Il s’était arrêté, et il demeurait debout au milieu de l’avenue. Le doute horrible l’effleura. — Elle ? — Mais alors tous les autres bijoux étaient aussi des cadeaux ! Il lui sembla que la terre remuait ; qu’un arbre, devant lui, s’abattait ; il étendit les bras et s’écroula, privé de sentiment.

Il reprit connaissance dans la boutique d’un pharmacien où les passants l’avaient porté. Il se fit reconduire chez lui, et s’enferma.

Jusqu’à la nuit il pleura éperdument, mordant un mouchoir pour ne pas crier. Puis il se mit au lit accablé de fatigue et de chagrin, et il dormit d’un pesant sommeil.

Un rayon de soleil le réveilla, et il se leva lentement pour aller à son ministère. C’était dur de travailler après de pareilles secousses. Il réfléchit alors qu’il pouvait s’excuser auprès de son chef ; et il lui écrivit. Puis il songea qu’il fallait retourner chez le bijoutier ; et une honte l’empourpra. Il demeura longtemps à réfléchir. Il ne pouvait pourtant pas laisser le collier chez cet homme, il s’habilla et sortit.

Il faisait beau, le ciel bleu s’étendait sur la ville qui semblait sourire. Des flâneurs allaient devant eux, les mains dans leurs poches.

Lantin se dit, en les regardant passer : « Comme on est heureux quand on a de la fortune.

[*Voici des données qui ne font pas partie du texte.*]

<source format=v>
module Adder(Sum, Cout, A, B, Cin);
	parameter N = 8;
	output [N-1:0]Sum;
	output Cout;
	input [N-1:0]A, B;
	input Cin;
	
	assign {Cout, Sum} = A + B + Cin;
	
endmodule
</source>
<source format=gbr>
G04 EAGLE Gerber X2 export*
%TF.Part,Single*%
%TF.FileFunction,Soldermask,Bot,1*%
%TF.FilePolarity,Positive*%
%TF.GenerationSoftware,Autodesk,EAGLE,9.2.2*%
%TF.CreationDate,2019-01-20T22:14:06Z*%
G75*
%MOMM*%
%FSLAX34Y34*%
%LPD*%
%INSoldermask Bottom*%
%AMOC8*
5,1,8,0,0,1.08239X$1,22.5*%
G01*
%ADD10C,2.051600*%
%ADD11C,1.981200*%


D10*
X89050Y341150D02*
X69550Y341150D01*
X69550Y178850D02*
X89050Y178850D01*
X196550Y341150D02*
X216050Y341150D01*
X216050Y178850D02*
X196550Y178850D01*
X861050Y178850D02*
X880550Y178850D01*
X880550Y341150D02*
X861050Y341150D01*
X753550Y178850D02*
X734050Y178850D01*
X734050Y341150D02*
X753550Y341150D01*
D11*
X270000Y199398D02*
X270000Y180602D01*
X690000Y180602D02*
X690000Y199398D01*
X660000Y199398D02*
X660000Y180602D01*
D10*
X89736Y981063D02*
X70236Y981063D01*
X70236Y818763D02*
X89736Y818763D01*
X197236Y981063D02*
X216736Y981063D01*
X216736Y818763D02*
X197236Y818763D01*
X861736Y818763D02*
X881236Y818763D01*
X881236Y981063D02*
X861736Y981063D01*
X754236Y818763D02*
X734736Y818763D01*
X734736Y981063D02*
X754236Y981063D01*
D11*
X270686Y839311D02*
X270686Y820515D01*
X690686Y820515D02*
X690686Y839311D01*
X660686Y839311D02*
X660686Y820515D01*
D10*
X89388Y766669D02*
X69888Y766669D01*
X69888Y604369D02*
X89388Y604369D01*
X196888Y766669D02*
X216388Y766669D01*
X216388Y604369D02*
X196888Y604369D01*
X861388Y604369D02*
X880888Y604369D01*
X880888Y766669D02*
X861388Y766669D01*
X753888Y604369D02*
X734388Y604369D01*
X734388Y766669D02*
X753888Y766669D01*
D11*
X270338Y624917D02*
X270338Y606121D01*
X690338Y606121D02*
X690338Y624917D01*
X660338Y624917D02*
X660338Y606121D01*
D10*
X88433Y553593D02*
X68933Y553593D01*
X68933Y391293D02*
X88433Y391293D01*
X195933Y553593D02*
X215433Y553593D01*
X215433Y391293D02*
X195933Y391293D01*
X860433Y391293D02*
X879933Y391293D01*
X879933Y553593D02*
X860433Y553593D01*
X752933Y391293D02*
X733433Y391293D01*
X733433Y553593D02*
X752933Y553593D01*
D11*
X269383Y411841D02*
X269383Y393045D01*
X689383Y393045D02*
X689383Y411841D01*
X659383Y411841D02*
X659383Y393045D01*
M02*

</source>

Avec de l’argent on peut secouer jusqu’aux chagrins, on va où l’on veut, on voyage, on se distrait ! Oh ! si j’étais riche ! »

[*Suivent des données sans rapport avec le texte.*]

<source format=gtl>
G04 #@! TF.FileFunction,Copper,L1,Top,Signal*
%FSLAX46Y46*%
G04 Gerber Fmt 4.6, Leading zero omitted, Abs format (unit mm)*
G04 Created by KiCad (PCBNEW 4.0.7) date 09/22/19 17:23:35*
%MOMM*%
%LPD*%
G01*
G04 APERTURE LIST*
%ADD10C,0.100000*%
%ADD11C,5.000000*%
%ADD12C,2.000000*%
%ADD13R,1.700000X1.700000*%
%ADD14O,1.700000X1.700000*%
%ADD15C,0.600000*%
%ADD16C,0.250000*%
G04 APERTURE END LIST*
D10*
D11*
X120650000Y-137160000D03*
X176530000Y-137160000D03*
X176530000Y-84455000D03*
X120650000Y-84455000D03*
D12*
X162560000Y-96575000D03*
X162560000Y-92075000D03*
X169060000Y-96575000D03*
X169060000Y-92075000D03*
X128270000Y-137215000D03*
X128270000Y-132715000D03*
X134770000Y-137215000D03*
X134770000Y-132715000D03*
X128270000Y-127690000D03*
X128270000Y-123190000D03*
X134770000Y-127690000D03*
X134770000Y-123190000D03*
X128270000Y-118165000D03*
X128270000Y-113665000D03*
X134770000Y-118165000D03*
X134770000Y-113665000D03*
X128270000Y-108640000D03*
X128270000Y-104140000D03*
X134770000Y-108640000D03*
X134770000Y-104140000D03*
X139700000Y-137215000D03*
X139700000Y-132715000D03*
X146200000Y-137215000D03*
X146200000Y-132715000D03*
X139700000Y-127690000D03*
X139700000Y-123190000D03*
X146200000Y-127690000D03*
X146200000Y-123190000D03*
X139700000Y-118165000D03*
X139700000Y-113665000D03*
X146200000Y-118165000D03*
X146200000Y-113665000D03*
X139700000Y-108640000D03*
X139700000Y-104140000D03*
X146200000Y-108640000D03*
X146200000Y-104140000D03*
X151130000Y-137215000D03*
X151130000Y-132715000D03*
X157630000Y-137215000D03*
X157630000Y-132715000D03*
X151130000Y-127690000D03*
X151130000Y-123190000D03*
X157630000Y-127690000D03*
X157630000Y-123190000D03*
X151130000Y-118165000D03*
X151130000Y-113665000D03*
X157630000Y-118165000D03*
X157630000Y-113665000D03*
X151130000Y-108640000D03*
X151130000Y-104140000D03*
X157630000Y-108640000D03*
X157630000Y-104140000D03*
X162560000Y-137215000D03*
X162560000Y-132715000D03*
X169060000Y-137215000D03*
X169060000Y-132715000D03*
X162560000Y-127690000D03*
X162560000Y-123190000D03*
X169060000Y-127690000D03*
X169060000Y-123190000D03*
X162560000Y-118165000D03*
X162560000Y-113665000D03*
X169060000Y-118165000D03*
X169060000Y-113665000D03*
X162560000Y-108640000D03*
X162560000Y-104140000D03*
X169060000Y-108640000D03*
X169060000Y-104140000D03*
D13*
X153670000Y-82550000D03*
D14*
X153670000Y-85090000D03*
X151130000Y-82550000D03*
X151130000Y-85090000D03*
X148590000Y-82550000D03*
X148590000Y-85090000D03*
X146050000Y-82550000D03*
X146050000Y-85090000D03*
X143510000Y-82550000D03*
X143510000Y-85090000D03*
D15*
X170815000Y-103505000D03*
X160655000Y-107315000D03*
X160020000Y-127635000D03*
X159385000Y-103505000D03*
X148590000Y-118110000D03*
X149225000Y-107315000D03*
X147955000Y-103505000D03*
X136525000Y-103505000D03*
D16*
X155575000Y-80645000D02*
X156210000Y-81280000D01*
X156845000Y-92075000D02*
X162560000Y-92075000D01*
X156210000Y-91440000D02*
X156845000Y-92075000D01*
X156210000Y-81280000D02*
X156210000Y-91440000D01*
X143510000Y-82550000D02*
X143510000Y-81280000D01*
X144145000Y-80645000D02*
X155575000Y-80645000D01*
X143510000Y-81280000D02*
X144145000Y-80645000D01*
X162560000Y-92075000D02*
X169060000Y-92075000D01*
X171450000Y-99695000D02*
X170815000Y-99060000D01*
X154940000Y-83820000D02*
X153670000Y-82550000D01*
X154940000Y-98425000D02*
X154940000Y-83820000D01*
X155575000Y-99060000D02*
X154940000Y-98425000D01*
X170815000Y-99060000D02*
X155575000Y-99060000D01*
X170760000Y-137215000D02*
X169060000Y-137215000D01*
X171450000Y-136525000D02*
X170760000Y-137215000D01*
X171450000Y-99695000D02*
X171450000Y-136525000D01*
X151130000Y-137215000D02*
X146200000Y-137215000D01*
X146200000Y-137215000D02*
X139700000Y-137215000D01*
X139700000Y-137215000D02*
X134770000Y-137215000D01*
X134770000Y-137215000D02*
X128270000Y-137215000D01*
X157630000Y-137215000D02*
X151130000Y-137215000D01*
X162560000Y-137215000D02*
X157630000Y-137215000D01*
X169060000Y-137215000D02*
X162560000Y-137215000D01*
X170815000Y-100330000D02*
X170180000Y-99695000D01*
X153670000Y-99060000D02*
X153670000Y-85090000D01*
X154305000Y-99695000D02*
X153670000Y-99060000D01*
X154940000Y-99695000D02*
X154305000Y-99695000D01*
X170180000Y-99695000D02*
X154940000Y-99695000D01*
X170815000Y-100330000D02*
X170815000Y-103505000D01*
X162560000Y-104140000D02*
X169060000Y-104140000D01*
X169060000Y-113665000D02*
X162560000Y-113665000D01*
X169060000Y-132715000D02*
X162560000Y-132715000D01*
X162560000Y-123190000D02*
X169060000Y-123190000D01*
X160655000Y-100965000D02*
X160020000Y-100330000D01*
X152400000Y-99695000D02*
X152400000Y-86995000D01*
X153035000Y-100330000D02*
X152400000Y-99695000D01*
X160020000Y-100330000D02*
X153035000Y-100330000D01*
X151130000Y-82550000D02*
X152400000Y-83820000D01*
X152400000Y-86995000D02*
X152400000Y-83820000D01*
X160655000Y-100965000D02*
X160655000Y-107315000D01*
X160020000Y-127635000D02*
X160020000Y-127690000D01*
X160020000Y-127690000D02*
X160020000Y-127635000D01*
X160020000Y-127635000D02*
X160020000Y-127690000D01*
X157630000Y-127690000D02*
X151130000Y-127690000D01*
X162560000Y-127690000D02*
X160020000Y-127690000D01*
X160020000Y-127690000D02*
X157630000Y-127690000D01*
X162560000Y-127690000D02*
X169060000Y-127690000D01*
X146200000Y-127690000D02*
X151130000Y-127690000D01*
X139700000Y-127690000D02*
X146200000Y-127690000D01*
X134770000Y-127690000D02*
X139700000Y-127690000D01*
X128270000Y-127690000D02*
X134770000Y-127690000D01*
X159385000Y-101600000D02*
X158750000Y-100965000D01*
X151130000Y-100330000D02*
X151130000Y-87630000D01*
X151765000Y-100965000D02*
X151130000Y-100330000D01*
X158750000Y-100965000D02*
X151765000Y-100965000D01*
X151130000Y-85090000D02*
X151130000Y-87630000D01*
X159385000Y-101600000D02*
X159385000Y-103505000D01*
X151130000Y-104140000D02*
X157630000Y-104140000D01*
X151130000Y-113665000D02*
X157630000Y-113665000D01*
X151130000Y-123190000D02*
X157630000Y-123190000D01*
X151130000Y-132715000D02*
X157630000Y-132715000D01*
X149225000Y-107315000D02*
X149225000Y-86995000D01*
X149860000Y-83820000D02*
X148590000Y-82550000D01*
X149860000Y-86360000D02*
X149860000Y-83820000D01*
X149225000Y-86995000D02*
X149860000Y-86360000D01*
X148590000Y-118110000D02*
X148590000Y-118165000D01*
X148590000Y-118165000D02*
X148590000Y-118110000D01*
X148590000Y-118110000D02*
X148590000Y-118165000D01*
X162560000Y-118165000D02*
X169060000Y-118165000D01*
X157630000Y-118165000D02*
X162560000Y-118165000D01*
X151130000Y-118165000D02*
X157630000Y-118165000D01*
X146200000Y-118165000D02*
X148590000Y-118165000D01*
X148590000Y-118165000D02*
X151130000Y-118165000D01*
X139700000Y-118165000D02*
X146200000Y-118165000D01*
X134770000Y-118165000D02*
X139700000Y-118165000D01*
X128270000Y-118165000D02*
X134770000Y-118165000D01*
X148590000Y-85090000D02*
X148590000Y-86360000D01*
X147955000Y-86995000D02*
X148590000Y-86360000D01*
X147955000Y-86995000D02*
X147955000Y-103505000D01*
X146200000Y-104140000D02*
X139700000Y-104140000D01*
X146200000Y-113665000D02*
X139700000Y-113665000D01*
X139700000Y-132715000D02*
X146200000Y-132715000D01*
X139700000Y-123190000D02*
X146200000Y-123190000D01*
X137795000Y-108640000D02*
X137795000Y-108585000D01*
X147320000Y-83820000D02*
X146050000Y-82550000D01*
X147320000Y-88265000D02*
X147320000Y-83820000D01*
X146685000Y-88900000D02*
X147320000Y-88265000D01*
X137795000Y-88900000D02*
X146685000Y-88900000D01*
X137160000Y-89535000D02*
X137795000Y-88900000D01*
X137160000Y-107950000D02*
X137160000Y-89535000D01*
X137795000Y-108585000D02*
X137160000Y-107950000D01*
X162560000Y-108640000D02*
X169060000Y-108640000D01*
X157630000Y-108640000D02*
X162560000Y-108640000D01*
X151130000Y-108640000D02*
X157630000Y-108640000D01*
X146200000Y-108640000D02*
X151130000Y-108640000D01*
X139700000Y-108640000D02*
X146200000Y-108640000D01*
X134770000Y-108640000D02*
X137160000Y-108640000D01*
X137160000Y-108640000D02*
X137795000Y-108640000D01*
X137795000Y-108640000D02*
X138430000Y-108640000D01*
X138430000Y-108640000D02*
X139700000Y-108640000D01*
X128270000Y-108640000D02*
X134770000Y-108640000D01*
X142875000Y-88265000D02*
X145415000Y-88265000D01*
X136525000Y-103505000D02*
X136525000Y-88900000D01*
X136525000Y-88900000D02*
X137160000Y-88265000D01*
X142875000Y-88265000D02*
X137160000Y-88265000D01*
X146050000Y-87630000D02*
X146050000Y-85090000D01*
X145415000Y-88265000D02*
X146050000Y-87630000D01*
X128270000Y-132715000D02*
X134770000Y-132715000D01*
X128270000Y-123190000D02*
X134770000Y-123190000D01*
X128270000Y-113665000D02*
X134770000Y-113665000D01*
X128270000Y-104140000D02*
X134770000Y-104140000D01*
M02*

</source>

Il s’aperçut qu’il avait faim, n’ayant pas mangé depuis l’avant-veille. Mais sa poche était vide, et il se ressouvint du collier. Dix-huit mille francs ! Dix-huit mille francs ! c’était une somme, cela !

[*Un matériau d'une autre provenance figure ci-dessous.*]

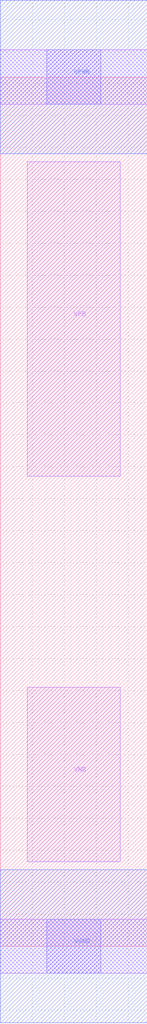
<source format=lef>
# Copyright 2020 The SkyWater PDK Authors
#
# Licensed under the Apache License, Version 2.0 (the "License");
# you may not use this file except in compliance with the License.
# You may obtain a copy of the License at
#
#     https://www.apache.org/licenses/LICENSE-2.0
#
# Unless required by applicable law or agreed to in writing, software
# distributed under the License is distributed on an "AS IS" BASIS,
# WITHOUT WARRANTIES OR CONDITIONS OF ANY KIND, either express or implied.
# See the License for the specific language governing permissions and
# limitations under the License.
#
# SPDX-License-Identifier: Apache-2.0

VERSION 5.7 ;
  NAMESCASESENSITIVE ON ;
  NOWIREEXTENSIONATPIN ON ;
  DIVIDERCHAR "/" ;
  BUSBITCHARS "[]" ;
UNITS
  DATABASE MICRONS 200 ;
END UNITS
PROPERTYDEFINITIONS
  MACRO maskLayoutSubType STRING ;
  MACRO prCellType STRING ;
  MACRO originalViewName STRING ;
END PROPERTYDEFINITIONS
MACRO sky130_fd_sc_hdll__tap_1
  CLASS CORE ;
  FOREIGN sky130_fd_sc_hdll__tap_1 ;
  ORIGIN  0.000000  0.000000 ;
  SIZE  0.460000 BY  2.720000 ;
  SYMMETRY X Y R90 ;
  SITE unithd ;
  PIN VGND
    DIRECTION INOUT ;
    USE SIGNAL ;
    PORT
      LAYER met1 ;
        RECT 0.000000 -0.240000 0.460000 0.240000 ;
    END
  END VGND
  PIN VNB
    ANTENNADIFFAREA  0.089250 ;
    PORT
      LAYER li1 ;
        RECT 0.085000 0.265000 0.375000 0.810000 ;
    END
  END VNB
  PIN VPB
    ANTENNADIFFAREA  0.148750 ;
    PORT
      LAYER li1 ;
        RECT 0.085000 1.470000 0.375000 2.455000 ;
    END
  END VPB
  PIN VPWR
    DIRECTION INOUT ;
    USE SIGNAL ;
    PORT
      LAYER met1 ;
        RECT 0.000000 2.480000 0.460000 2.960000 ;
    END
  END VPWR
  OBS
    LAYER li1 ;
      RECT 0.000000 -0.085000 0.460000 0.085000 ;
      RECT 0.000000  2.635000 0.460000 2.805000 ;
    LAYER mcon ;
      RECT 0.145000 -0.085000 0.315000 0.085000 ;
      RECT 0.145000  2.635000 0.315000 2.805000 ;
  END
  PROPERTY maskLayoutSubType "abstract" ;
  PROPERTY prCellType "standard" ;
  PROPERTY originalViewName "layout" ;
END sky130_fd_sc_hdll__tap_1
END LIBRARY

</source>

Il gagna la rue de la Paix et commença à se promener de long en large sur le trottoir, en face de la boutique. Dix-huit mille francs ! Vingt fois il faillit entrer ; mais la honte l’arrêtait toujours.

Il avait faim pourtant, grand faim, et pas un sou. Il se décida brusquement, traversa la rue en courant pour ne pas se laisser le temps de réfléchir, et il se précipita chez l’orfèvre.